Text excerpt START
Since the birth of modern Saudi Arabia circa 1925, the course of the kingdom’s modernisation has been influenced by succession, consensus and conflict within the House of Saud. Today the kingdom stands at a crossroads without precedent in the royal family’s modern history as King Salman and his surviving brothers apparently seek to combine a leap of succession to the throne down generations with bold modernisation plans and departures in foreign policy. What his the historical backdrop for this dramatic turn in the royal family’s history and where will it lead Saudi Arabia and the Middle East?
Steve Coll (@SteveCollNY) is the Pulitzer Prize winning author of The Bin Ladens: An Arabian Family in the American Century and Ghost Wars: The Secret History of the CIA, Afghanistan and Bin Laden, from the Soviet Invasion to September 10, 2001 . He is Dean of Columbia University’s Graduate School of Journalism, and a staff writer at The New Yorker. Between 1985 and 2005, Coll was a reporter, foreign correspondent and senior editor at The Washington Post; and he served as managing editor of the Post between 1998 and 2004.
David Motadel (@DavidMotadel) is Assistant Professor of International History at LSE.
This is the Annual Gulf History Lecture hosted by the Department of International History with the generous support of the LSE Kuwuait Programme.
Text excerpt END
### Brief
List every position the lecture announcement says Steve Coll has held or holds.
Excerpted data START
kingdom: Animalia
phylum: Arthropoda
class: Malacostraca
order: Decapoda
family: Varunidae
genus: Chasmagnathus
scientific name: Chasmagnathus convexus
Excerpted data END
Excerpted data START
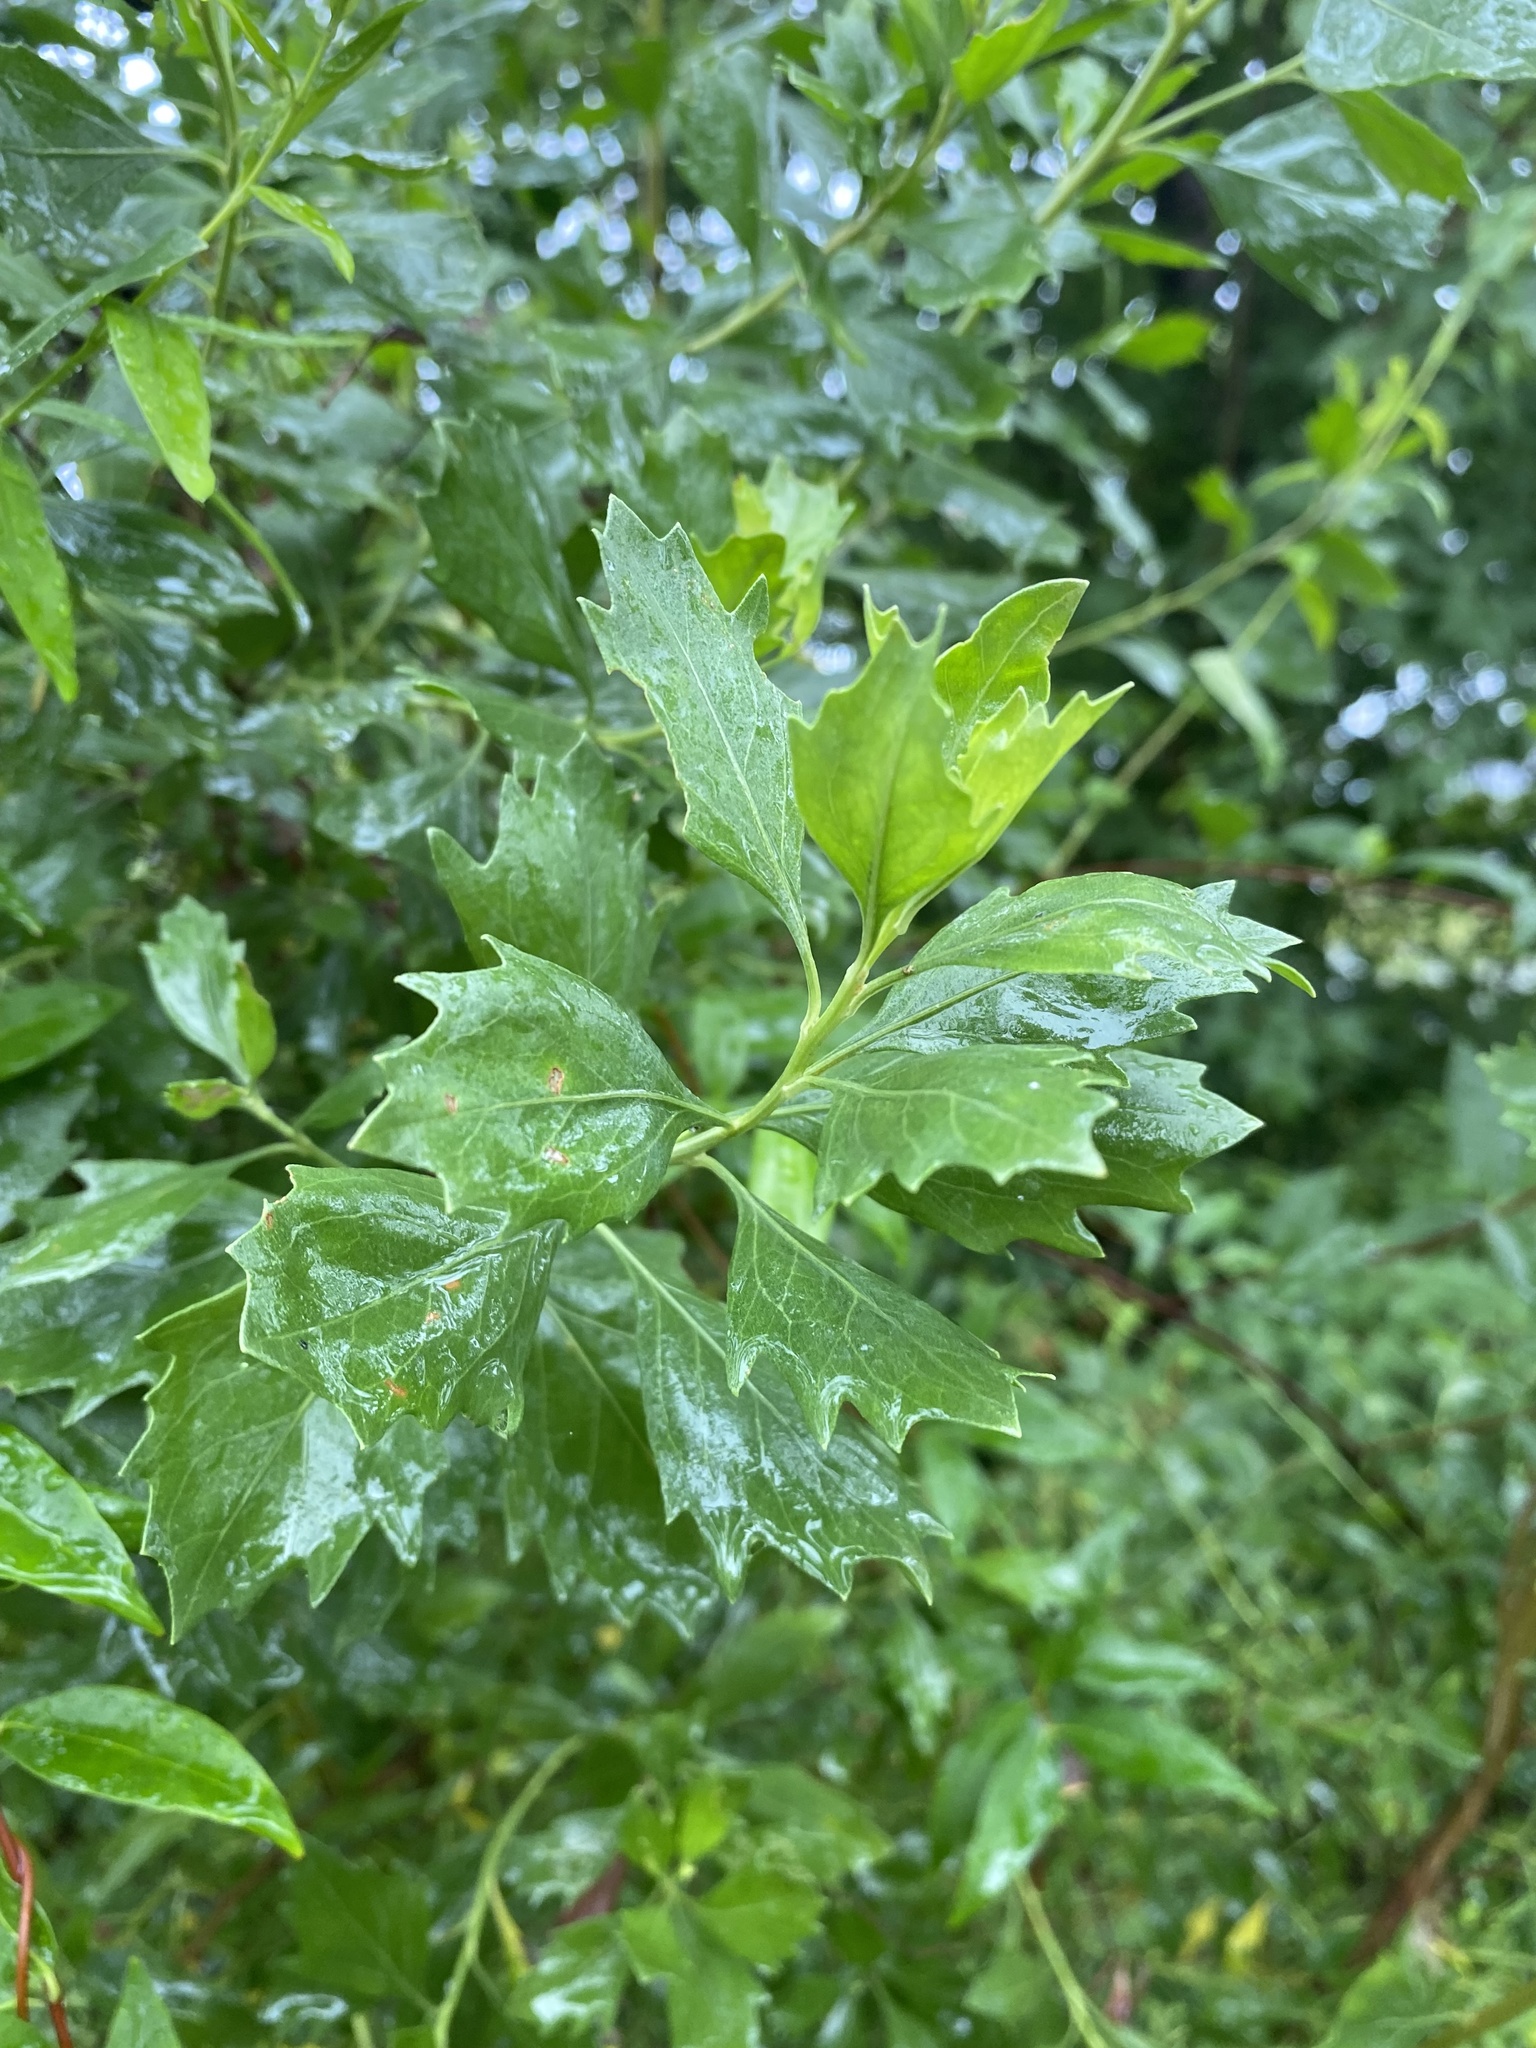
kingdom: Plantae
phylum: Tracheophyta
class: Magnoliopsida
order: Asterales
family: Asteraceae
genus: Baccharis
Excerpted data END
### Task result
- Dean of Columbia University's Graduate School of Journalism
- Staff writer at The New Yorker
- Reporter at The Washington Post
- Foreign correspondent at The Washington Post
- Senior editor at The Washington Post
- Managing editor of the Post (1998 to 2004)